PtRu₅ (CO)₁₃ (PBu₃^t) (μ₃ - PhC₂ H) (μ₅ - C) (2) has been shown to be a catalyst precursor for the hydrogenation of PhC₂H to styrene and ethylbenzene. Three new organometallic products have been found in the catalyst solutions. These are Ru₅ (CO)₁₂ (μ₅ - C) [PtPBu₃^t] (μ₃ - PhC₂ H) (μ - H)₂ (4), Pt (PBu₃^t) (PhC₂ H) (CO) (5), and Ru₅(CO)₁₁(μ₄-CCHCPh)(μ₄-HC₂Ph)(μ₃-HC₂Ph) (6).

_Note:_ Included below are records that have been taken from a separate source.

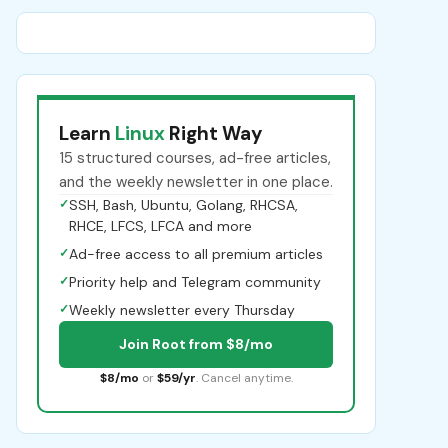
Learn
Linux
Right Way
15 structured courses, ad-free articles,
and the weekly newsletter in one place.
✓
SSH, Bash, Ubuntu, Golang, RHCSA,
RHCE, LFCS, LFCA and more
✓
Ad-free access to all premium articles
✓
Priority help and Telegram community
✓
Weekly newsletter every Thursday
Join Root from $8/mo
$8/mo
or
$59/yr
. Cancel anytime.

Compounds 4-6 have been synthesized independently and structurally characterized and each one has been tested independently for its ability to produce hydrogenation of PhC₂H catalytically. Compound 4 contains an open square-pyramidal cluster of five ruthenium atoms with one platinum atom bridging an edge of the cluster. It is structurally related to 2 but contains one less CO ligand and two hydrido ligands formed by the addition of one equivalent of hydrogen to the metal cluster. It can be obtained directly from 2 by reaction with hydrogen in the presence of trimethylamine oxide. Compound 5 is a tricoordinated mononuclear platinum complex containing one PBu₃^t ligand, one CO ligand and one μ₂-PhC₂H ligand. Compound 5 can be obtained directly from Pt (PBu₃^t)₂ by reaction with PhC₂H under an atmosphere of CO. Compound 6 was obtained from the reaction of Ru₅(CO)₁₅(μ₅-C) with PhC₂H in the presence of UV-Vis irradiation. Compound 6 contains three equivalents of PhC₂H; one is present as triply bridging PhC₂H ligand; one is a quadruply bridging ligand; the third one has formed a bond to the carbido ligand in the center of the metal cluster to form a novel tetra-metallated allyl ligand. Compound 5 has the highest catalytic activity of all three compounds and is believed to be responsible for the vast majority of the catalytic hydrogenation produced from the solutions of 2. Compound 4 is transformed into 5 under the conditions of catalysis.